The fact that the range in hospital stay after the intervention was much shorter in group A than in group B, given the homogeneity of the treated group thanks to the therapy, and the statistical dispersion of the control group data, although the median was not significant between the groups, may explain why there were fewer radiological controls in the treated group since shorter hospital stay is a protective factor against additional complications and nosocomial infections [7, 30, 31].
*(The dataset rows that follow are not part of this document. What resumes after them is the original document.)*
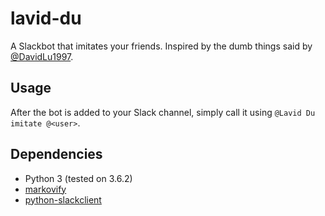 # lavid-du

A Slackbot that imitates your friends. Inspired by the dumb things said by
[@DavidLu1997](https://github.com/DavidLu1997).

## Usage

After the bot is added to your Slack channel, simply call it using `@Lavid Du imitate @<user>`.

## Dependencies

* Python 3 (tested on 3.6.2)
* [markovify](https://github.com/jsvine/markovify)
* [python-slackclient](https://github.com/slackapi/python-slackclient)
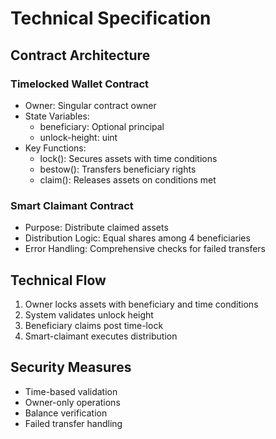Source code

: # Technical Specification

## Contract Architecture
### Timelocked Wallet Contract
- Owner: Singular contract owner
- State Variables:
  - beneficiary: Optional principal
  - unlock-height: uint
- Key Functions:
  - lock(): Secures assets with time conditions
  - bestow(): Transfers beneficiary rights
  - claim(): Releases assets on conditions met

### Smart Claimant Contract
- Purpose: Distribute claimed assets
- Distribution Logic: Equal shares among 4 beneficiaries
- Error Handling: Comprehensive checks for failed transfers

## Technical Flow
1. Owner locks assets with beneficiary and time conditions
2. System validates unlock height
3. Beneficiary claims post time-lock
4. Smart-claimant executes distribution

## Security Measures
- Time-based validation
- Owner-only operations
- Balance verification
- Failed transfer handling
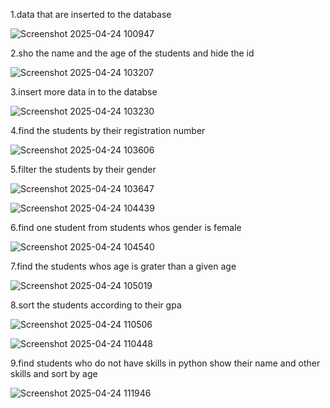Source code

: 1.data that are inserted to the database


![Screenshot 2025-04-24 100947](https://github.com/user-attachments/assets/d385dfe5-214e-46cf-ab55-d3574bef1999)


2.sho the name and the age of the students and hide the id

![Screenshot 2025-04-24 103207](https://github.com/user-attachments/assets/10b61477-f98b-4378-b9d8-0599364bd238)

3.insert more data in to the databse

![Screenshot 2025-04-24 103230](https://github.com/user-attachments/assets/5177e2a8-513f-4569-9f34-d13976d4208c)

4.find the students by their registration number

![Screenshot 2025-04-24 103606](https://github.com/user-attachments/assets/3a23a361-22b4-4c43-9765-afc88bf65af4)

5.filter the students by their gender

![Screenshot 2025-04-24 103647](https://github.com/user-attachments/assets/2e3a47fb-dd58-4908-b4a5-4ac03f2cfa27)

![Screenshot 2025-04-24 104439](https://github.com/user-attachments/assets/10ab1a84-89dc-4e45-9724-f49839552d64)

6.find one student from students whos gender is female

![Screenshot 2025-04-24 104540](https://github.com/user-attachments/assets/fabaf45d-29f7-4af9-b7fc-97355ba9b514)

7.find the students whos age is grater than a given age

![Screenshot 2025-04-24 105019](https://github.com/user-attachments/assets/1460d628-5160-4d47-95ab-5122c28cb9bf)


8.sort the students according to their gpa

![Screenshot 2025-04-24 110506](https://github.com/user-attachments/assets/29a19e6f-e79c-499e-862a-1bcc4f6c5b9e)

![Screenshot 2025-04-24 110448](https://github.com/user-attachments/assets/a1103fe5-2a20-4c44-91c9-0c1ab98415bb)

9.find students who do not have skills in python show their name and other skills and sort by age

![Screenshot 2025-04-24 111946](https://github.com/user-attachments/assets/69ff076f-9c4a-4aab-9dfc-e6ce20bd0dcc)






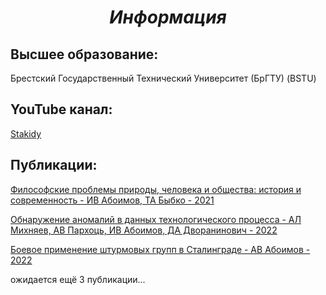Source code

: ***<h1 align = "center">Информация</a>***

**<h2> Высшее образование: </h2>**  

Брестский Государственный Технический Университет (БрГТУ) (BSTU)  

**<h2>YouTube канал: </h2>**  

[Stakidy](https://www.youtube.com/@stakidy1713)

**<h2>Публикации: </h2>**  

[Философские проблемы природы, человека и общества:
история и современность - ИВ Абоимов, ТА Быбко - 2021](https://rep.brsu.by/bitstream/handle/123456789/7595/%D0%97%D0%B0%D0%B9%D0%BC%D0%B8%D1%81%D1%82%20%D0%93.%D0%98.%20-%20%D0%A0%D0%BE%D0%BB%D1%8C%20%D1%81%D0%BE%D1%86%D0%B8%D0%B0%D0%BB%D1%8C%D0%BD%D0%BE-%D0%B3%D1%83%D0%BC%D0%B0%D0%BD%D0%B8%D1%82%D0%B0%D1%80%D0%BD%D1%8B%D1%85%20%D0%B4%D0%B8%D1%81%D1%86%D0%B8%D0%BF%D0%BB%D0%B8%D0%BD.pdf?sequence=3&isAllowed=y)

[Обнаружение аномалий в данных технологического процесса - АЛ Михняев, АВ Пархоць, ИВ Абоимов, ДА Дворанинович - 2022](https://rep.bstu.by/handle/data/32460)

[Боевое применение штурмовых групп в Сталинграде - АВ Абоимов - 2022](https://rep.bstu.by/handle/data/32646?show=full)

ожидается ещё 3 публикации...  
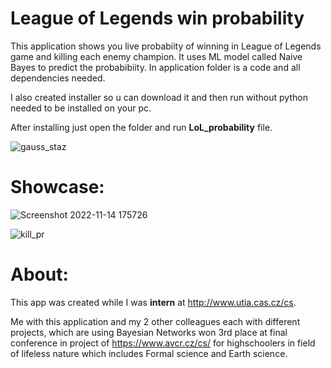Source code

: # League of Legends win probability

This application shows you live probabiity of winning in League of Legends game and killing each enemy champion.
It uses ML model called Naive Bayes to predict the probabibiity.
In application folder is a code and all dependencies needed.

I also created installer so u can download it and then run without python needed to be installed on your pc.

After installing just open the folder and run <strong>LoL_probability</strong> file.

![gauss_staz](https://user-images.githubusercontent.com/74866388/211776184-50c7a7fc-94b9-4123-aeb7-86e410d856c7.png)



# Showcase:

![Screenshot 2022-11-14 175726](https://user-images.githubusercontent.com/74866388/211654479-44d2d0c3-3ebe-4c01-9516-c8cfac14b883.png)



![kill_pr](https://user-images.githubusercontent.com/74866388/211654768-cdf0e249-382b-4266-ab26-50ddee29d7ef.png)


# About:

This app was created while I was <strong>intern</strong> at http://www.utia.cas.cz/cs.

Me with this application and my 2 other colleagues each with different projects, which are using Bayesian Networks won 3rd place at final conference in project of https://www.avcr.cz/cs/ for highschoolers in field of lifeless nature which includes Formal science and Earth science. 



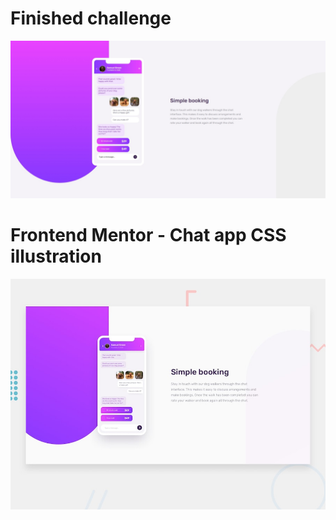 # Finished challenge

![Finished-desktop](./finished/finished-desktop.jpg)


# Frontend Mentor - Chat app CSS illustration

![Design preview for the Chat app CSS illustration coding challenge](./design/desktop-preview.jpg)

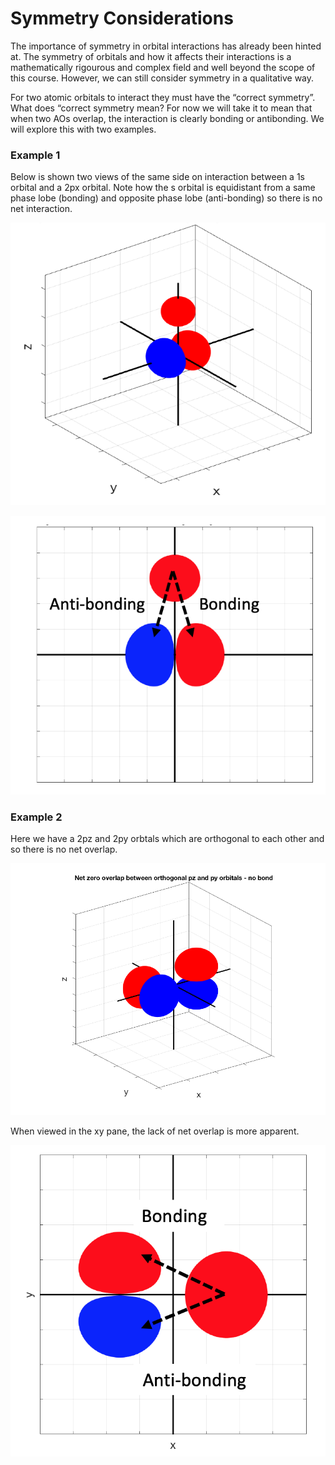 # Symmetry Considerations

The importance of symmetry in orbital interactions has already been hinted at. The symmetry of orbitals and how it affects their interactions is a mathematically rigourous and complex field and well beyond the scope of this course. However, we can still consider symmetry in a qualitative way.

For two atomic orbitals to interact they must have the “correct symmetry”. What does “correct symmetry mean? For now we will take it to mean that when two AOs overlap, the interaction is clearly bonding or antibonding. 
We will explore this with two examples.
 
### Example 1

Below is shown two views of the same side on interaction between a 1s orbital and a 2px orbital. Note how the s orbital is equidistant from a same phase lobe (bonding) and opposite phase lobe (anti-bonding) so there is no net interaction. 

![alt text](https://github.com/Oxbridge-Science-Academy/Chemistry_Courses/blob/master/Molecular_Orbitals_%26_Bonding/Figures/bad%20sym%201.png)

![alt text](https://github.com/Oxbridge-Science-Academy/Chemistry_Courses/blob/master/Molecular_Orbitals_%26_Bonding/Figures/Bad%20sym%202.png)

### Example 2

Here we have a 2pz and 2py orbtals which are orthogonal to each other and so there is no net overlap.

![alt text](https://github.com/Oxbridge-Science-Academy/Chemistry_Courses/blob/master/Molecular_Orbitals_%26_Bonding/Figures/bad%20sym%203.png)

When viewed in the xy pane, the lack of net overlap is more apparent.  

![alt text](https://github.com/Oxbridge-Science-Academy/Chemistry_Courses/blob/master/Molecular_Orbitals_%26_Bonding/Figures/Bad%20sym%204.png)

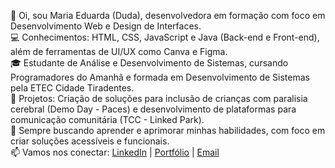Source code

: 👋 Oi, sou Maria Eduarda (Duda), desenvolvedora em formação com foco em Desenvolvimento Web e Design de Interfaces.  
💻 Conhecimentos: HTML, CSS, JavaScript e Java (Back-end e Front-end), além de ferramentas de UI/UX como Canva e Figma.  
🎓 Estudante de Análise e Desenvolvimento de Sistemas, cursando Programadores do Amanhã e formada em Desenvolvimento de Sistemas pela ETEC Cidade Tiradentes.  
🚀 Projetos: Criação de soluções para inclusão de crianças com paralisia cerebral (Demo Day - Paces) e desenvolvimento de plataformas para comunicação comunitária (TCC - Linked Park).  
🌱 Sempre buscando aprender e aprimorar minhas habilidades, com foco em criar soluções acessíveis e funcionais.  
📫 Vamos nos conectar: [LinkedIn](https://www.linkedin.com/in/maria-eduarda-souza-919841276/) | [Portfólio](https://mapa-carreira-swart.vercel.app/) | [Email](mariaeduardamatias2808@gmail.com)
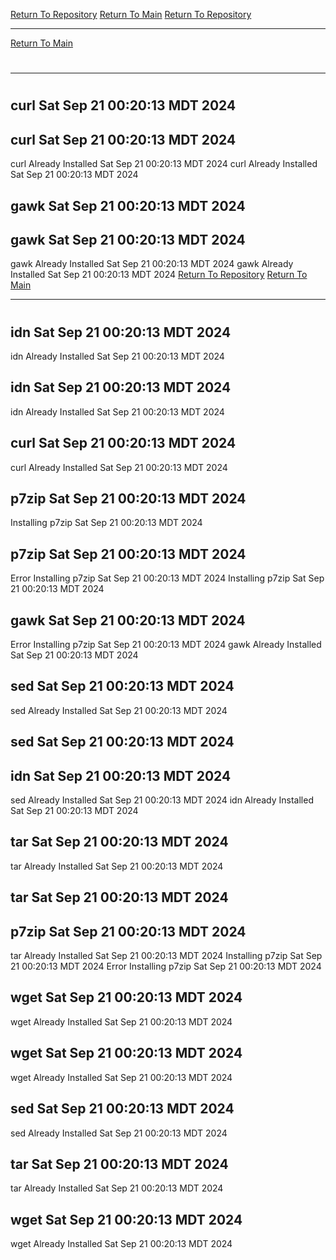 [Return To Repository](https://github.com/DigitalWarrior/piholeparser/)
[Return To Main](https://github.com/DigitalWarrior/piholeparser/blob/master/RecentRunLogs/Mainlog.md)
[Return To Repository](https://github.com/DigitalWarrior/piholeparser/)
____________________________________
[Return To Main](https://github.com/DigitalWarrior/piholeparser/blob/master/RecentRunLogs/Mainlog.md)
# 
____________________________________
# 
## curl Sat Sep 21 00:20:13 MDT 2024
## curl Sat Sep 21 00:20:13 MDT 2024
curl Already Installed Sat Sep 21 00:20:13 MDT 2024
curl Already Installed Sat Sep 21 00:20:13 MDT 2024
## gawk Sat Sep 21 00:20:13 MDT 2024
## gawk Sat Sep 21 00:20:13 MDT 2024
gawk Already Installed Sat Sep 21 00:20:13 MDT 2024
gawk Already Installed Sat Sep 21 00:20:13 MDT 2024
[Return To Repository](https://github.com/DigitalWarrior/piholeparser/)
[Return To Main](https://github.com/DigitalWarrior/piholeparser/blob/master/RecentRunLogs/Mainlog.md)
____________________________________
# 
## idn Sat Sep 21 00:20:13 MDT 2024
idn Already Installed Sat Sep 21 00:20:13 MDT 2024
## idn Sat Sep 21 00:20:13 MDT 2024
idn Already Installed Sat Sep 21 00:20:13 MDT 2024
## curl Sat Sep 21 00:20:13 MDT 2024
curl Already Installed Sat Sep 21 00:20:13 MDT 2024
## p7zip Sat Sep 21 00:20:13 MDT 2024
Installing p7zip Sat Sep 21 00:20:13 MDT 2024
## p7zip Sat Sep 21 00:20:13 MDT 2024
Error Installing p7zip Sat Sep 21 00:20:13 MDT 2024
Installing p7zip Sat Sep 21 00:20:13 MDT 2024
## gawk Sat Sep 21 00:20:13 MDT 2024
Error Installing p7zip Sat Sep 21 00:20:13 MDT 2024
gawk Already Installed Sat Sep 21 00:20:13 MDT 2024
## sed Sat Sep 21 00:20:13 MDT 2024
sed Already Installed Sat Sep 21 00:20:13 MDT 2024
## sed Sat Sep 21 00:20:13 MDT 2024
## idn Sat Sep 21 00:20:13 MDT 2024
sed Already Installed Sat Sep 21 00:20:13 MDT 2024
idn Already Installed Sat Sep 21 00:20:13 MDT 2024
## tar Sat Sep 21 00:20:13 MDT 2024
tar Already Installed Sat Sep 21 00:20:13 MDT 2024
## tar Sat Sep 21 00:20:13 MDT 2024
## p7zip Sat Sep 21 00:20:13 MDT 2024
tar Already Installed Sat Sep 21 00:20:13 MDT 2024
Installing p7zip Sat Sep 21 00:20:13 MDT 2024
Error Installing p7zip Sat Sep 21 00:20:13 MDT 2024
## wget Sat Sep 21 00:20:13 MDT 2024
wget Already Installed Sat Sep 21 00:20:13 MDT 2024
## wget Sat Sep 21 00:20:13 MDT 2024
wget Already Installed Sat Sep 21 00:20:13 MDT 2024
## sed Sat Sep 21 00:20:13 MDT 2024
sed Already Installed Sat Sep 21 00:20:13 MDT 2024
## tar Sat Sep 21 00:20:13 MDT 2024
tar Already Installed Sat Sep 21 00:20:13 MDT 2024
## wget Sat Sep 21 00:20:13 MDT 2024
wget Already Installed Sat Sep 21 00:20:13 MDT 2024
Following international recommendations, public hospitals in Abu Dhabi performed most of the radiographic control with CXR [30] due to infection control issues related to transporting patients to CT rooms for SARS-CoV-2 cases. It was also suggested that portable chest radiography should be considered to minimize the risk of cross-infection and in settings with limited access to the reliable real-time reverse transcription-polymerase chain reaction (RT-PCR) test [12]. Additionally, a positive CXR may avoid the need for a CT scan, minimizing radiation exposure.

Conclusions

In our study, patients in the treatment group exhibited a tendency to improve more rapidly with respect to chest radiological images. CXR itself is not diagnostic but does help with clinical suspicion while awaiting PCR results. The latest ACR appropriateness criteria should be considered, keeping in mind that the findings are non-specific and overlap with other viral infections, such as H1N1, SARS, and MERS. The possible immunomodulatory effect of stem cells offers a therapeutic strategy to control the disease and avoid several associated complications, making it a crucial and potentially promising adjuvant tool for curing and achieving early recovery from SARS-CoV-2, especially in severe infections. The use of novel therapies, such as stem cells, has shown efficacy not only in terms of the control of clinical and paraclinical signs but also in terms of radiographic changes described in the disease; however, larger-scale studies are warranted for further assessment of the radiological correlation with the clinical condition of SARS-CoV-2 patients pre- and post-stem cell administration.